Document images with source code:
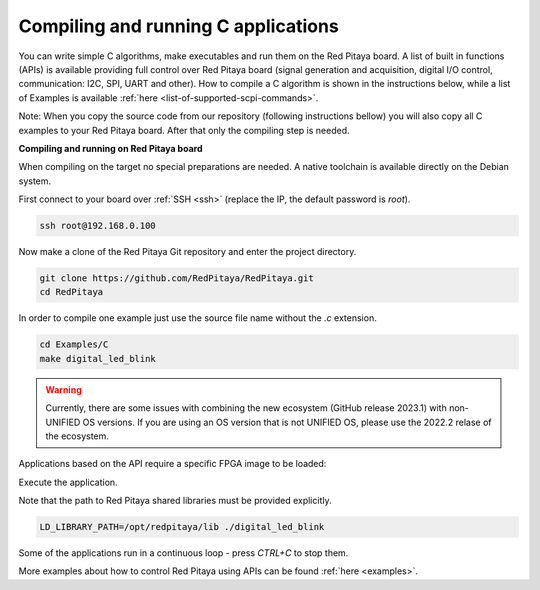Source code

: .. _comC:

####################################
Compiling and running C applications
####################################

You can write simple C algorithms, make executables and run them on the Red Pitaya board. A list of
built in functions (APIs) is available providing full control over Red Pitaya board (signal generation and
acquisition, digital I/O control, communication: I2C, SPI, UART and other).
How to compile a C algorithm is shown in the instructions below, while a list of Examples is available
:ref:`here <list-of-supported-scpi-commands>`.

Note: When you copy the source code from our repository (following instructions bellow) you will also
copy all C examples to your Red Pitaya board. After that only the compiling step is needed.


**Compiling and running on Red Pitaya board**

When compiling on the target no special preparations are needed. A native toolchain is available directly on the Debian system.

First connect to your board over :ref:`SSH <ssh>` (replace the IP, the default password is `root`).

.. code-block:: shell-session

    ssh root@192.168.0.100

Now make a clone of the Red Pitaya Git repository and enter the project directory.

.. code-block:: shell-session

    git clone https://github.com/RedPitaya/RedPitaya.git
    cd RedPitaya

In order to compile one example just use the source file name without the `.c` extension.

.. code-block:: shell-session

    cd Examples/C
    make digital_led_blink

.. warning::

    Currently, there are some issues with combining the new ecosystem (GitHub release 2023.1) with non-UNIFIED OS versions. If you are using an OS version that is not UNIFIED OS, please use the 2022.2 relase of the ecosystem.


Applications based on the API require a specific FPGA image to be loaded:


.. tabs::

    .. group-tab:: OS version 1.04 or older

        .. code-block:: shell-session

            redpitaya> cat /opt/redpitaya/fpga/fpga_0.94.bit > /dev/xdevcfg

    .. group-tab:: OS version 2.00

        .. code-block:: shell-session

            redpitaya> overlay.sh v0.94

Execute the application.

Note that the path to Red Pitaya shared libraries must be provided explicitly.

.. code-block:: shell-session

    LD_LIBRARY_PATH=/opt/redpitaya/lib ./digital_led_blink

Some of the applications run in a continuous loop - press `CTRL+C` to stop them.

More examples about how to control Red Pitaya using APIs can be found :ref:`here <examples>`.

-- Exercise instructions --
Nothing but the lines from the one with "make digital_led_blink" through the last line of the data should appear; print them exactly.

-- Reply --
    make digital_led_blink

.. warning::

    Currently, there are some issues with combining the new ecosystem (GitHub release 2023.1) with non-UNIFIED OS versions. If you are using an OS version that is not UNIFIED OS, please use the 2022.2 relase of the ecosystem.


Applications based on the API require a specific FPGA image to be loaded:


.. tabs::

    .. group-tab:: OS version 1.04 or older

        .. code-block:: shell-session

            redpitaya> cat /opt/redpitaya/fpga/fpga_0.94.bit > /dev/xdevcfg

    .. group-tab:: OS version 2.00

        .. code-block:: shell-session

            redpitaya> overlay.sh v0.94

Execute the application.

Note that the path to Red Pitaya shared libraries must be provided explicitly.

.. code-block:: shell-session

    LD_LIBRARY_PATH=/opt/redpitaya/lib ./digital_led_blink

Some of the applications run in a continuous loop - press `CTRL+C` to stop them.

More examples about how to control Red Pitaya using APIs can be found :ref:`here <examples>`.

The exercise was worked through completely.